# Boolean reduction clarification

Discussion in 'Homework Help' started by snowrei, Sep 21, 2009.

1. ### snowrei Thread Starter New Member

Sep 21, 2009
2
0
OK so maybe I'm just an idiot but I have a question regarding the following problem.

(x || y || !z) & (!x || !y || z)

Now am I getting this incorrect by assuming that that reduces down to just true?

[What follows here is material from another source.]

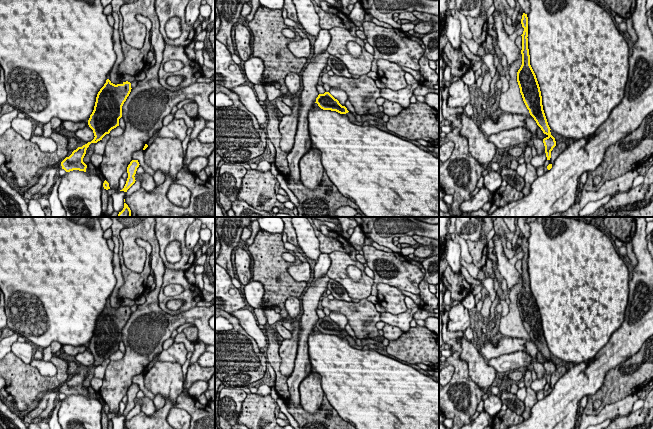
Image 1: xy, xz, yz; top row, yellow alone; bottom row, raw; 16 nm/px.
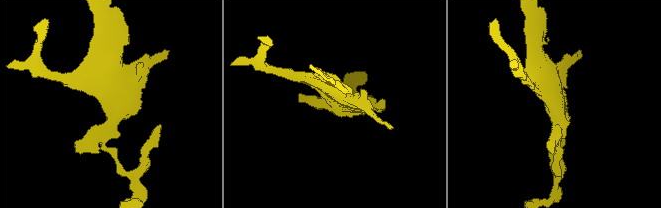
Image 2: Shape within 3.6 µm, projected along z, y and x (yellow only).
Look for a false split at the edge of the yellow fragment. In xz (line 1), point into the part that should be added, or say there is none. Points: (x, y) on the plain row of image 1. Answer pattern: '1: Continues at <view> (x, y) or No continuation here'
1: No continuation here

It doesn't seem to work out so any help would be appreciated.

Last edited: Sep 21, 2009
2. ### Ratch New Member

Mar 20, 2007
1,068
4
snowrei,

Why don't you post your problems with notation like this. (x+y+z')(x'+y'+z) ?

Ratch

3. ### snowrei Thread Starter New Member

Sep 21, 2009
2
0
Sorry, I'm trying to reduce the equation down to a minimal form, and if I'm reading the distributive property properly, I can reduce (x+y+z')(x'+y'+z) to xx'+yy'+z'z which reduces to 1.

I don't think that's correct and I'm trying to find the error in my logic.

4. ### Accipiter New Member

Sep 20, 2009
9
0
xx'+yy'+z'z reduces to zero, not one.

Also, I think you have misunderstood the distributive property. You need to distribute each term in (x+y+z') to each term in (x'+y'+z).